6. En effectuant son plongeon, qu'un expert qualifia de "plongeon à fleur d'eau", Éric Lavoir se heurta la tête au fond, remontant de lui-même mais ses compagnons constatèrent qu'il semblait en difficulté. Il fut maintenu à la surface de l'eau, et la police et l'ambulance furent appelés. Transporté sur une planche dans l'ambulance, on le dirigea à l'hôpital Le Gardeur de Repentigny d'où il fut transféré à l'hôpital Notre-Dame de Montréal.

7. Éric Lavoie n'était pas un néophyte dans l'usage d'une piscine et d'un plongeoir. En effet, ses parents avaient construit une piscine intérieure dans leur résidence à Repentigny. Éric Lavoie s'était baigné et avait plongé dans la piscine de ses parents plusieurs fois par semaine durant approximativement 10 ans. Il ne lui était jamais arrivé d'accident et il n'avait jamais touché le fond. La piscine de ses parents présentait à peu près les mêmes dimensions mais était de configuration différente et, selon les experts, dangereuse.

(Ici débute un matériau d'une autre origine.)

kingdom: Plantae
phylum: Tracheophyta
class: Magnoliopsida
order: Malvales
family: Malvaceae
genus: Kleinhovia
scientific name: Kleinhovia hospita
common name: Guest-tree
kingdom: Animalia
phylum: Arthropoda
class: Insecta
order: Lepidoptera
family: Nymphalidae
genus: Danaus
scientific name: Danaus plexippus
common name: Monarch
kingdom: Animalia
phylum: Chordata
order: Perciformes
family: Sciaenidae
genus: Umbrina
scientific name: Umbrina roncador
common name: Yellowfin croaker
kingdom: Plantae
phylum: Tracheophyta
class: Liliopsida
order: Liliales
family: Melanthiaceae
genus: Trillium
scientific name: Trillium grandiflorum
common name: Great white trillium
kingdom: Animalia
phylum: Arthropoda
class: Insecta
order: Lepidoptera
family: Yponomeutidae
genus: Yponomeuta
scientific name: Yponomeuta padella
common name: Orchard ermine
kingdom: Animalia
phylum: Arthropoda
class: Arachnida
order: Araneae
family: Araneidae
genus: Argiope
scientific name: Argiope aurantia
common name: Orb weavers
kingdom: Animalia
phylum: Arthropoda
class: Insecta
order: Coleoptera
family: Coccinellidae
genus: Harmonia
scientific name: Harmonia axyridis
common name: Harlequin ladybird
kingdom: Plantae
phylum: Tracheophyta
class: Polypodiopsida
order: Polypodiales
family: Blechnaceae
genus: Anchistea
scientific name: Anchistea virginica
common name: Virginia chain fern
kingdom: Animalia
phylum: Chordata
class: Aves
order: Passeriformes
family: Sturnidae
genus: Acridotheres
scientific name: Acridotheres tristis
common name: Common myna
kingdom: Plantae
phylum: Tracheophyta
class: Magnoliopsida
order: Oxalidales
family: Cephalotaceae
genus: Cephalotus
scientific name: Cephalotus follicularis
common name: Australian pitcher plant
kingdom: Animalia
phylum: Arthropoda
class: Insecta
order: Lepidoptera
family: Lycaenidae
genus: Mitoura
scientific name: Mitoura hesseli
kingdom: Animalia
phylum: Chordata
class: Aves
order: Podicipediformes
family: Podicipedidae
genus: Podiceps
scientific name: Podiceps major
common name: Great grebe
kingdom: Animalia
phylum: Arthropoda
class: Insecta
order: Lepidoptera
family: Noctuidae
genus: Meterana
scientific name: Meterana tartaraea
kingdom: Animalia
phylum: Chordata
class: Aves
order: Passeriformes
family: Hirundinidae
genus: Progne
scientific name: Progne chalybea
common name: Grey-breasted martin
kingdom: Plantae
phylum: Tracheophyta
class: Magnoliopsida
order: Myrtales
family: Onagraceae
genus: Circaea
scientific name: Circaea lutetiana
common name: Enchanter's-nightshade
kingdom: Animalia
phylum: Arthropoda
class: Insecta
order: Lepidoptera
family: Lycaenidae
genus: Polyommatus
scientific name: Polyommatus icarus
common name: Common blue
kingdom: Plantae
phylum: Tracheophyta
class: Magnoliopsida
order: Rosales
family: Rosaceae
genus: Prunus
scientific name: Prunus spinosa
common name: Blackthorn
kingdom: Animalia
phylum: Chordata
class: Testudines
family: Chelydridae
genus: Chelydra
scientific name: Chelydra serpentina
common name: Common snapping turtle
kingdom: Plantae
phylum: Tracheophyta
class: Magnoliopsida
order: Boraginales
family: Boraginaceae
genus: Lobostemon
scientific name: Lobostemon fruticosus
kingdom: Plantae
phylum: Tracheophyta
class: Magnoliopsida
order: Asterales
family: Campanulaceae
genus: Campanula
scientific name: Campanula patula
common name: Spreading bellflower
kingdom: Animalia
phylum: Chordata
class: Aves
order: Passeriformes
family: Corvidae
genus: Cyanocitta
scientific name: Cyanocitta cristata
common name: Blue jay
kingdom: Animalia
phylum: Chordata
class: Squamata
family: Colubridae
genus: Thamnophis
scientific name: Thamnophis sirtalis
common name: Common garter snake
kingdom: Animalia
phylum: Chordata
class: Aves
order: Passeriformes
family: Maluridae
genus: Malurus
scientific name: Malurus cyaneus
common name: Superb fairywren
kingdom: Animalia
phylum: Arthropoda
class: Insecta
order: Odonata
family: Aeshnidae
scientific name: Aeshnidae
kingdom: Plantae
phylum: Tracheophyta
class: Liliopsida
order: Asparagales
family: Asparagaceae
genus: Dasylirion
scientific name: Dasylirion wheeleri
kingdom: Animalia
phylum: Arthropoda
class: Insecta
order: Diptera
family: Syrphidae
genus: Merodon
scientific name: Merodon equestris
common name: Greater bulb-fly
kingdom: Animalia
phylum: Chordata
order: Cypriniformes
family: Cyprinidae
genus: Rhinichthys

8. Éric Lavoie admet s'être baigné au moins 10 fois auparavant chez M. Perras. M. Perras de son côté, prétend qu'il s'y est baigné au moins 25 fois. Le jour de l'accident, selon M. Perras, Éric Lavoie avait plongé une bonne dizaine de fois alors qu'Éric Lavoie n'admet avoir plongé que 2 ou 3 fois.

9. Éric Lavoie a illustré sur le plan D-14(2) la trajectoire approximative de son plongeon.

10. Ce plan est produit en annexe avec les autres plans produits de part et d'autre.

11. L'on peut constater qu'Éric Lavoie n'a pas plongé en direction de la fosse profonde de la piscine mais en direction du milieu de la pente, tel que le confirment les témoins Perras et Martel.

12. Bruno Martel avait déjà plongé chez les parents d'Éric et n'avait pas touché le fond. Il confirme que le 25 juin, Éric Lavoie a plongé directement vers la partie en pente, sans jamais effectuer la remontée vers la surface que tout plongeur doit effectuer lors d'un plongeon. M. Martel prétend aussi qu'Éric Lavoie n'a pas amorti le choc du contact avec ses bras, qui n'étaient plus tendus vers l'avant de sorte que c'est la tête qui a reçu l'impact avec le fond.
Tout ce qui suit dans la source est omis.